Em seguida, o assessor do TSE enviou um print com dados do empresário Alessandro Lucio Boneares. Nesse momento, o juiz auxiliar de Moraes no TSE, Marco Antônio Vargas, também entrou na conversa e pediu para não enviar a foto com os dados.
“Beleza, só não envia a foto que dá pra ver que foi dado obtido pelo TSE”, afirmou ele. “Não. Só enviei esses dados do detalhamento biográfico. Tranquilo”, respondeu Airton Vieira.
Outro pedido feito por Airton Vieira ocorreu por volta das 11h. Ele enviou dois prints do Twitter em que o cantor gospel Davi Sacer retuítava postagens incentivando os manifestantes contra os ministros em Nova York.
“Eduardo, esses aí também, por favor, coloque no relatório também. Para fins de bloqueio.”
Tagliaferro fez uma ponderação sobre o alvo.
“Dr. Airton, não sei se é uma boa ir para cima do Davi Sacer, esse cara é o cantor gospel mais famoso e influente, vai reverter católicos e evangélicos, como também outros cantores, não seria melhor esperar um pouco? A bruxa não tem esse bom senso, é totalmente partidária sem pensar nas consequências”, afirmou ele.
Como resposta, Airton Vieira informou que o pedido tinha partido de Moraes. “O problema é que foi o Ministro quem passou. Depois recebi pelo Deputado Frota…”. “Paciência. Vamos em frente”, disse o juiz instrutor.
Quem também entrou na mira do gabinete de Moraes devido ao evento privado com a participação dos ministros foram a deputada bolsonarista Carla Zambelli e o jornalista Allan dos Santos, foragido da Justiça brasileira e atualmente residindo nos EUA.
Como a Folha mostrou, a participação do blogueiro bolsonarista nas manifestações nos EUA gerou irritação no gabinete de Moraes com a Interpol e o governo americano.
“Levantem tudo que a Zambelli e Alan dos Santos estão postando sobre NY”, pediu Airton Vieira por volta das 19h. “Só preciso achar onde ela posta agora kkk não tem mais perfil”, respondeu Tagliaferro.

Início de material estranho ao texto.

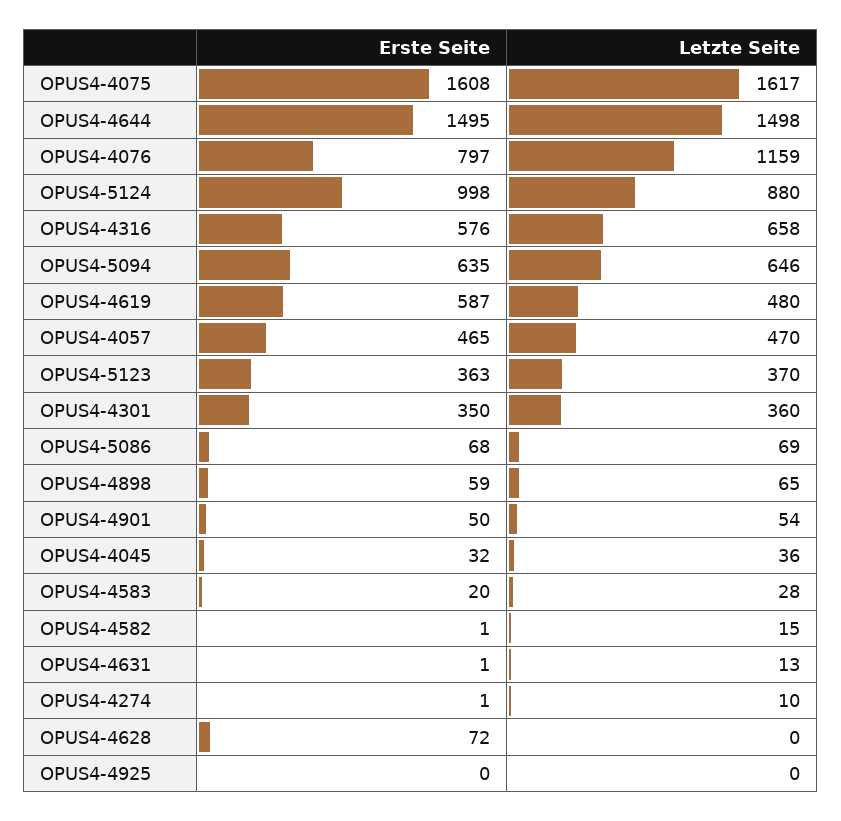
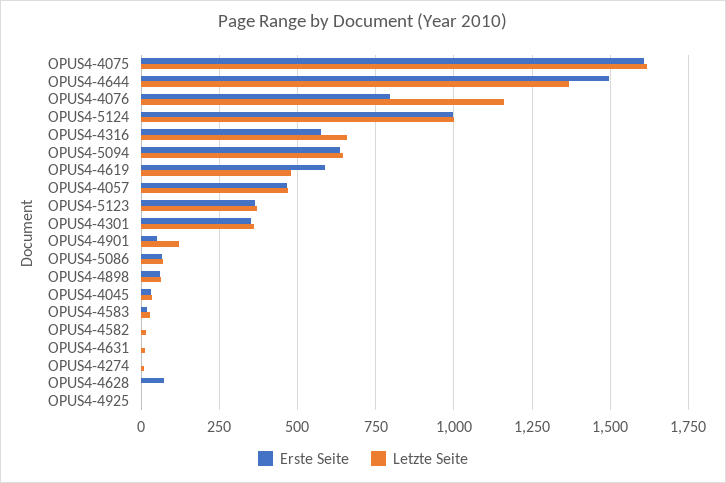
Letzte Seite, OPUS4-4644: 1498 -> 1375
Letzte Seite, OPUS4-5124: 880 -> 1000
Letzte Seite, OPUS4-4901: 54 -> 125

Em seguida, o assessor do TSE enviou uma série de publicações em redes sociais com conteúdo sobre manifestantes durante o evento nos EUA. Mais uma vez, Airton Vieira deixou claro que as escolhas de quem seriam os alvos partiram do próprio Moraes.
“Eduardo, por enquanto o Ministro pediu apenas em relação ao Allan dos Santos e à Carla Zambelli. Um relatório para cada. Com tudo que aprontaram, publicaram, em conta própria ou de terceiros… Do contrário… rsrsrs”, disse o juiz.
“Pedi para levantar essas publicações que o senhor falou”, respondeu Tagliaferro. “Não tem condição, de fato, de enxugarmos gelo”, concluiu o juiz instrutor do STF.